My Laura Ingalls sleeping cap.

I literally wore out a set of Little House on the Prairie books. I read the covers right off of them and kept going until they were in pieces.

I LOVED those books. And I wanted to be Laura. I wanted to wear a sleeping cap when I went to bed in a loft. I wanted a sunbonnet (even though Laura refused to wear hers). I wanted to ride to town in a wagon and write on a slate. Shoot, I already had the freckles!

Of course, I also wanted to be Heidi. I still have the copy of that book my mother read to me over and over and over again. I wanted to eat toasted cheese and go to the pasture with the goats to pick flowers. I wanted to sleep on a bed of sweet hay (I asked Dad if I could–we DID have a barn full of hay. He said no). I also kind of wanted the nice clothes Heidi got when she was packed off to the miserable city, but I felt like a bit of a turncoat for that.

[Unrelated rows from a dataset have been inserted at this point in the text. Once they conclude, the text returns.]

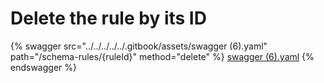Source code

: # Delete the rule by its ID

{% swagger src="../../../../../.gitbook/assets/swagger (6).yaml" path="/schema-rules/{ruleId}" method="delete" %}
[swagger (6).yaml](<../../../../../.gitbook/assets/swagger (6).yaml>)
{% endswagger %}
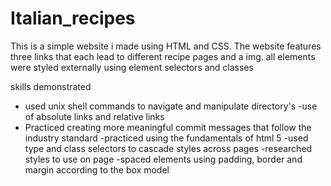 # Italian_recipes
This is a simple website i made using HTML and CSS. The website features three links that each lead to different recipe pages and a img. all elements were styled externally using element selectors and classes

skills demonstrated
- used unix shell commands to navigate and manipulate directory's 
-use of absolute links and relative links 
- Practiced creating more meaningful commit messages that follow the industry standard
-practiced using the fundamentals of html 5
-used type and class selectors to cascade styles across pages 
-researched styles to use on page
-spaced elements using padding, border and margin according to the box model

I didn’t just read those stories when I was a child, I lived them. I opened the books and disappeared inside, traveling to the prairie or the alps as surely as if I’d had a plane ticket. Actually, those places were more than real because they lived in my heart.

As an adult, I don’t read books in the same way. Oh, I still enjoy reading stories, but I guess I’ve lost that feeling that what I’m reading could happen to me. The world of possibilities has narrowed as I’ve aged. I’m probably not going to head west in a covered wagon. I’m probably not going to help my best friend walk again.

But then again . . . when I write stories I get to flip through a world of possibilities and choose the ones that speak to me. The ones that touch my heart and stir my soul. I think that’s what I love best about being a writer. I create characters and then gift them with beauty, joy, hardship, and transformation.

And if I want one of them to sleep on a bed of sweet-smelling hay, there’s no one to tell me I can’t.

How about you? Which characters have you wanted to be?